La Constitution de 1979, qui n’est plus en vigueur, prévoyait l’enseignement des «langues aborigènes». En effet, à l’article 35, on lisait le texte suivant:
1) L’État promeut l’étude et la connaissance des langues aborigènes.
2) Il garantit le droit des communautés quichua, aymara et des autres communautés indigènes à recevoir l’enseignement primaire aussi dans leur propre langue ou idiome propre.
Cette disposition constitutionnelle semblait claire: l’État garantissait à certaines communautés un enseignement au niveau primaire des langues autochtones. En réalité, cet enseignement ne fut possible qu’à quelques communautés linguistiques importantes, comme le quechua, l’aymara, l’arawak, le penoan, etc. On comprendra qu’il serait difficile d’enseigner à des enfants dont le nombre total des locuteurs n’atteint même pas la centaine. Ainsi, l’enseignement des langues indigènes n’est permis qu’au niveau primaire. Il est interdit au secondaire et à l’université.
La Constitution de 1993 prévoit, de son côté, à l’article 17, ce qui suit:
L’État garantit l’éradication de l’analphabétisme. Il promeut aussi l’éducation bilingue et interculturelle, conformément aux caractéristiques individuelles de chaque région. Il préserve les diverses manifestations culturelles et linguistiques du pays. Il promeut l’intégration nationale.

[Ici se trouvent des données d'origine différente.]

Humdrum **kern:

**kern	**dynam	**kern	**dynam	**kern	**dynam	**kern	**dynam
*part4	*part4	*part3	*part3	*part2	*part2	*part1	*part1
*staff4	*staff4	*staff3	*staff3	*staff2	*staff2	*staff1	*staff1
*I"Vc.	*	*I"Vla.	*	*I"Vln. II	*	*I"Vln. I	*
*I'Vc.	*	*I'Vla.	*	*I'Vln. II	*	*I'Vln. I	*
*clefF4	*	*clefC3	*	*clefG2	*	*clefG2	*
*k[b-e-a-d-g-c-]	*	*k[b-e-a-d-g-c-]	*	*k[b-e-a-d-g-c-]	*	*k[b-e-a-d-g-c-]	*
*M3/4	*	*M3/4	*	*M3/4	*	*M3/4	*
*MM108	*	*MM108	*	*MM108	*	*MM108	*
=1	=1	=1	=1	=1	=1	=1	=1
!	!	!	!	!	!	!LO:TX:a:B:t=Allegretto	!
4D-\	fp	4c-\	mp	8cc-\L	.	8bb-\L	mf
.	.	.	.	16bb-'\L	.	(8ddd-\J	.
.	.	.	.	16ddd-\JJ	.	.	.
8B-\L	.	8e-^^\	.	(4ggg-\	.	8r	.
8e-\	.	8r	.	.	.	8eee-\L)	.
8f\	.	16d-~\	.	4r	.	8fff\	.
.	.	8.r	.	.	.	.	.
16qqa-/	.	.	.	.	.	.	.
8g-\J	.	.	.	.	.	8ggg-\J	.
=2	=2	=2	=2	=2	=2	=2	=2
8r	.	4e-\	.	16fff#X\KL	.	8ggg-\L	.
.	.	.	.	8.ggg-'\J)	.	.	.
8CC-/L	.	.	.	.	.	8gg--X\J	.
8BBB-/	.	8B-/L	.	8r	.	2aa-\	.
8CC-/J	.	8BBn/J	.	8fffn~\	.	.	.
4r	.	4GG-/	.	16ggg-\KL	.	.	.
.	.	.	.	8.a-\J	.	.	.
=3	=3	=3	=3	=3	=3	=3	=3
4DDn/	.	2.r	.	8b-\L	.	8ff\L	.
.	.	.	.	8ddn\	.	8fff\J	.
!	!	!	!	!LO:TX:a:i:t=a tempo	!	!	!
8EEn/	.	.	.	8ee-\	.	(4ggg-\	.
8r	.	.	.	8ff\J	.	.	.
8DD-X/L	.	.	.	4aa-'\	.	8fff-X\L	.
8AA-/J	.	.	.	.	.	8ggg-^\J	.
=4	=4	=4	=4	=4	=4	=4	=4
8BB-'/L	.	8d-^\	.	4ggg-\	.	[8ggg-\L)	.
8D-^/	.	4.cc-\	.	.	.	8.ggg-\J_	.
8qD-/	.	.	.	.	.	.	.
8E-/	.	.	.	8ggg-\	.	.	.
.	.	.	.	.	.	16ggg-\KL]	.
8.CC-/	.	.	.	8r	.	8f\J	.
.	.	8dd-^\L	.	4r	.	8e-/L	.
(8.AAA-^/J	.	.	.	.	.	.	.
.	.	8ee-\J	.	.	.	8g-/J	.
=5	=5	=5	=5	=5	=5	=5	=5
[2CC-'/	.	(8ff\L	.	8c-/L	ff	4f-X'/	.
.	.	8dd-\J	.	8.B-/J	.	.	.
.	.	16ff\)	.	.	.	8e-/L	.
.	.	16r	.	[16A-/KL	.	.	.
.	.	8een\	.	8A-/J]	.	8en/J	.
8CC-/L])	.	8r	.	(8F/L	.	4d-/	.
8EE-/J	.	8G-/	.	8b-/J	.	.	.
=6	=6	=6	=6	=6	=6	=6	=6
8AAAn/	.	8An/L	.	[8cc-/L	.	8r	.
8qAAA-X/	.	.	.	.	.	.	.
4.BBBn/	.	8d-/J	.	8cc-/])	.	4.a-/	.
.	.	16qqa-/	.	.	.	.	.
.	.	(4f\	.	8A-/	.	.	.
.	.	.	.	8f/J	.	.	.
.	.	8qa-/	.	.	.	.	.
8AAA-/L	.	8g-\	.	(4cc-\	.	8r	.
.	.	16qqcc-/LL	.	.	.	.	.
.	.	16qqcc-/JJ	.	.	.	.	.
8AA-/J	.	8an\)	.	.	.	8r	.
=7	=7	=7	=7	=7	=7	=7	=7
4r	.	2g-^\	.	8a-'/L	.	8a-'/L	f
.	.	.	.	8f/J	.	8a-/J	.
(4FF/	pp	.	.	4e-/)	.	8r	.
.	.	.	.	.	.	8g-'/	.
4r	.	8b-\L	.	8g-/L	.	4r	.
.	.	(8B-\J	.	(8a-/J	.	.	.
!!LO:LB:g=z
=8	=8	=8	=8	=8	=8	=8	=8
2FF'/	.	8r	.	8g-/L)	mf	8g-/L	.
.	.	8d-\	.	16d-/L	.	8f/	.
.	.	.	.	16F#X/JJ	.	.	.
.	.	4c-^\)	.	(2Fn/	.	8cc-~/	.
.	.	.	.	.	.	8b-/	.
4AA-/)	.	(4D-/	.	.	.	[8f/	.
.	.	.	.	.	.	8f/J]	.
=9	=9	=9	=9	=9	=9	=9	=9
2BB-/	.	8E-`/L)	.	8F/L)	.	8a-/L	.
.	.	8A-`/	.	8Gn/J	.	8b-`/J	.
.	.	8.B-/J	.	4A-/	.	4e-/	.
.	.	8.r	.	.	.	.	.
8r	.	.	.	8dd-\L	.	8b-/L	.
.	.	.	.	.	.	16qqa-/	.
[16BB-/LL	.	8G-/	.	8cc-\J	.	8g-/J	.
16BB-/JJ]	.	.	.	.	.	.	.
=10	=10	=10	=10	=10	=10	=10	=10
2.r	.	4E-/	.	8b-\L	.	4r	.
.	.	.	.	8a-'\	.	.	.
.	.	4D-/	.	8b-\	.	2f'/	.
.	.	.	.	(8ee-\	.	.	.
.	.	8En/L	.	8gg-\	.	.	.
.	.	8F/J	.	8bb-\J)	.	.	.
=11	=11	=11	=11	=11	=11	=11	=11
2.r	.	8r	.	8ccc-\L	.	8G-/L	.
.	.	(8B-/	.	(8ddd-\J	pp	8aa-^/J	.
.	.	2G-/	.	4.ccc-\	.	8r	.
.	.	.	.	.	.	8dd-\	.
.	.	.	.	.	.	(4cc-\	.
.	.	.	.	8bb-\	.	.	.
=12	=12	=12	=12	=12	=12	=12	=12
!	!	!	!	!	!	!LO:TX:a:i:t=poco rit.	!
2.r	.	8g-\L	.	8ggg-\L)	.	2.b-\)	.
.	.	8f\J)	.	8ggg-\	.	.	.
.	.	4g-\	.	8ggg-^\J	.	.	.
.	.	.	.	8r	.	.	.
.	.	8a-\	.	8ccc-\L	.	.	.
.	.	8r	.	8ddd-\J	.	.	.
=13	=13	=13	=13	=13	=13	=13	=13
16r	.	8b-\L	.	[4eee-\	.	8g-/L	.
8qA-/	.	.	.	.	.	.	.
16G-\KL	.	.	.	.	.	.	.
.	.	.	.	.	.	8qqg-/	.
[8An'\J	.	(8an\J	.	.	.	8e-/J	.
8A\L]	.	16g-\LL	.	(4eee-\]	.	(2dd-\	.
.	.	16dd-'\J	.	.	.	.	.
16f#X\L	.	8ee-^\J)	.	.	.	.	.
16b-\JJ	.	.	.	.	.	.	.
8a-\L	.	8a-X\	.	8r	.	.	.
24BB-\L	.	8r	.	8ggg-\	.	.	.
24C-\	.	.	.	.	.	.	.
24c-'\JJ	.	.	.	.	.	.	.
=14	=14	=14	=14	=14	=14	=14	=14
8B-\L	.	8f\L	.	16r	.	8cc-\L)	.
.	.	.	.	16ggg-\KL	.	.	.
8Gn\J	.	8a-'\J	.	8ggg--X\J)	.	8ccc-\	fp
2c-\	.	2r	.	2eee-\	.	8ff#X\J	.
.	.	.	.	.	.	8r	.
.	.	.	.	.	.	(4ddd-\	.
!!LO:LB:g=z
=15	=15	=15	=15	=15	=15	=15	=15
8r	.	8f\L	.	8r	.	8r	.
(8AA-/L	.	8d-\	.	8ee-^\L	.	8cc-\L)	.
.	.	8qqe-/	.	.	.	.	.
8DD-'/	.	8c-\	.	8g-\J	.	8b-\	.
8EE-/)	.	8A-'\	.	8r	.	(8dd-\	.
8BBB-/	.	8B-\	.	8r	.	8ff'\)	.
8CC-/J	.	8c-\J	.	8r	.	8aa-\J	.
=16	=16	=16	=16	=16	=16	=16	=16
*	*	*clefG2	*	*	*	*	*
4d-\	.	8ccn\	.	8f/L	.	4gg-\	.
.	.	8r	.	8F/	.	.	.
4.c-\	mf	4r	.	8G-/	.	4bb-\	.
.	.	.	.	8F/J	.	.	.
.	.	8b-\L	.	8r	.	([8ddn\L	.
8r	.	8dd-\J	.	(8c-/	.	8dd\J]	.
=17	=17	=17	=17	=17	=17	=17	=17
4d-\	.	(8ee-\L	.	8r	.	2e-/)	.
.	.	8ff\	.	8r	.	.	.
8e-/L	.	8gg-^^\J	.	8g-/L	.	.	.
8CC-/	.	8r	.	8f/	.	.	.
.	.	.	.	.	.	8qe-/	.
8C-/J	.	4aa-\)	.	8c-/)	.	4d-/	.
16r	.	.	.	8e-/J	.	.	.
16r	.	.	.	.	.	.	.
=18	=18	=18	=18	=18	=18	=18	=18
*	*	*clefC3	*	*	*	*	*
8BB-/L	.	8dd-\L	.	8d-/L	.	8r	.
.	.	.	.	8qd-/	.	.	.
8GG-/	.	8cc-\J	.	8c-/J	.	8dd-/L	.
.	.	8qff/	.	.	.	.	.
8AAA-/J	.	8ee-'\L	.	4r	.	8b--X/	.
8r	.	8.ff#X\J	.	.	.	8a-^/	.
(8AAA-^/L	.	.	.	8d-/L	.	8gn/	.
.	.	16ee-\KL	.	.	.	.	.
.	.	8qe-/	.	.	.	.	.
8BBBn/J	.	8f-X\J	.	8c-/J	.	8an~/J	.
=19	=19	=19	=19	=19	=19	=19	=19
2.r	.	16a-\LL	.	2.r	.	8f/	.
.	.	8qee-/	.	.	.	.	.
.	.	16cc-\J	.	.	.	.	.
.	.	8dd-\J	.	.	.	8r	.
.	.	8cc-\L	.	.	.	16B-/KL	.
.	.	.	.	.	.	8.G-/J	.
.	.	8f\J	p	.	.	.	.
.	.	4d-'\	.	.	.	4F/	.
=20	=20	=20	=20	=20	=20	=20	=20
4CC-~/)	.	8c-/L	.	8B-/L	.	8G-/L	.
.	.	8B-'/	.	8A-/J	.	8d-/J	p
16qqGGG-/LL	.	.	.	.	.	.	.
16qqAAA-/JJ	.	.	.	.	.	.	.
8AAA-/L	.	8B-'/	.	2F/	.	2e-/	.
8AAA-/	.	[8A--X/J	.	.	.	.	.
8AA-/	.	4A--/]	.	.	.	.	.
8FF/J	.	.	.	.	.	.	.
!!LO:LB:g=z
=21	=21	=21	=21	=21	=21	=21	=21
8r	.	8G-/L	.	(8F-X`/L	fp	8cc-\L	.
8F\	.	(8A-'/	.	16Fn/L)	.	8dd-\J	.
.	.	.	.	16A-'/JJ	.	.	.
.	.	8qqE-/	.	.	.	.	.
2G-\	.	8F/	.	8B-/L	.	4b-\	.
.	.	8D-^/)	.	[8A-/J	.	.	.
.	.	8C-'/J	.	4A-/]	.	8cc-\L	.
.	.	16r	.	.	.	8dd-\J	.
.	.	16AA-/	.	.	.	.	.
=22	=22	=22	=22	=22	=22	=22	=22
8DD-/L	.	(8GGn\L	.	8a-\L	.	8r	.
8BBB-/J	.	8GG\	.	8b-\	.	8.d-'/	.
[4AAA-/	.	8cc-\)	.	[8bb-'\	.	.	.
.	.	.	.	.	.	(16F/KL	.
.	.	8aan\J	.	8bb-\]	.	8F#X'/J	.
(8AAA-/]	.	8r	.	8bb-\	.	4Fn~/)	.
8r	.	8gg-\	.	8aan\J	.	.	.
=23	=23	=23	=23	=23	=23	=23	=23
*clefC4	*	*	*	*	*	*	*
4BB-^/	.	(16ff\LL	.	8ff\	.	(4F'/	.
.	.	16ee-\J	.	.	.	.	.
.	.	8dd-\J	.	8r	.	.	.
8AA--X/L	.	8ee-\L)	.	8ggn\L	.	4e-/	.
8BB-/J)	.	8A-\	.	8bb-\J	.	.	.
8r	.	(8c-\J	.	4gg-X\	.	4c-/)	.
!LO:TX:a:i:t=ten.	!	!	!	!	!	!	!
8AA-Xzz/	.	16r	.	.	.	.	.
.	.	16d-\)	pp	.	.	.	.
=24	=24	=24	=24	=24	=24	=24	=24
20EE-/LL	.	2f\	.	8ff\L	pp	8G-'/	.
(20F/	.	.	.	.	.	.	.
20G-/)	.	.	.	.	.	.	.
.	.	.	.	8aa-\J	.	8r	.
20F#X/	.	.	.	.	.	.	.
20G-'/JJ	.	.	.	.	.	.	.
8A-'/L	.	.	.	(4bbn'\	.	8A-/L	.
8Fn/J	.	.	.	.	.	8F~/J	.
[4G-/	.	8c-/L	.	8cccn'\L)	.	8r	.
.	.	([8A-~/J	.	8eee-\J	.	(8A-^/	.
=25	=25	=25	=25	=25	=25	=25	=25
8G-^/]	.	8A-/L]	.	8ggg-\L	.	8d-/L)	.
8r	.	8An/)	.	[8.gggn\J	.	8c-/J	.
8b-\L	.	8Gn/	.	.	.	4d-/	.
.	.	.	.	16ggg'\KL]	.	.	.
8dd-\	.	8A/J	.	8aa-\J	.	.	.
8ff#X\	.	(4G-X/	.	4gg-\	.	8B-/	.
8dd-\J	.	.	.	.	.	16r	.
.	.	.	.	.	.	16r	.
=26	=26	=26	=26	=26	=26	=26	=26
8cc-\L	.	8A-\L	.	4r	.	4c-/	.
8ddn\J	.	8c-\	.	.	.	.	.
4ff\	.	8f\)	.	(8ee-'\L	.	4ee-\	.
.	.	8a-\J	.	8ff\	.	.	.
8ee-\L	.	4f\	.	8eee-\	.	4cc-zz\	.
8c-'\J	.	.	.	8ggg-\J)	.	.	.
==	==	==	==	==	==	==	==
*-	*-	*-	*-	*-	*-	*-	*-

Il faut bien comprendre que l’«éducation bilingue et interculturelle» dont il est question ici ne concerne que les autochtones, pas ceux qui parlent l’espagnol comme langue maternelle. Autrement dit, l’État ne promeut le bilinguisme comme vertu que pour les seuls autochtones. En fait, le système péruvien, lorsqu’il est bilingue, fait en sorte que les enfants commencent en «langue aborigène» pour apprendre graduellement l’espagnol, de telle sorte qu’au secondaire ils puissent s’exprimer à l’école seulement en espagnol. Bref, l’enseignement n’est pas destiné à conserver les langues autochtones, mais à mieux alphabétiser les enfants pour les faire passer plus rapidement à l’espagnol, c’est-à-dire dès le secondaire. De plus, les parents ne disposent d’aucun choix, sauf s’il s’agit d’écoles privées (pour les riches) dans lesquelles on enseigne l’anglais, le français ou l’allemand.
En fait, même si l’article 17 de la Constitution stipule que l’État doit favoriser «une éducation bilingue et interculturelle», l’enseignement se déroule principalement en espagnol et de nombreux groupes autochtones n’ont jamais reçu et ne reçoivent pas d’enseignement dans leur langue, notamment en raison de la pénurie d’enseignants ou de manuels scolaires à peu près inexistants. Comme certains groupes linguistiques ne se composent que de quelques centaines de locuteurs, il apparaît pratiquement impossible de garantir une éducation dans ces langues peu connues et carrément en voie d’extinction. Dans l’état actuel des choses, l’enseignement en langue autochtone demeure plus une exception qu’une réalité. Cela n’a pas empêché le gouvernement péruvien d’officialiser, par la Resolución Ministerial du 18 novembre 1985, no121-85-ED, l’alphabet du quechua et de l’aymara, le tout conformément aux normes de l’orthographe et de la ponctuation de ces langues. La Résolution ministérielle comprenait trois aspects:
1) Officialiser l’alphabet quechua et aymara, ainsi que les normes d’orthographe et de ponctuation, afin que les écritures quechua et aymara soient approuvées comme modèles pour le quechua et l’aymara.
2) Incorporer comme partie intégrante de la présente résolution le document de travail en ce qui a trait aux alphabets quechua et aymara, ainsi qu’aux règles d’orthographe et de ponctuation.
3) Charger l’Institut national de la culture (Instituto Nacional de Cultura) de l’édition et de la diffusion dudit document de travail.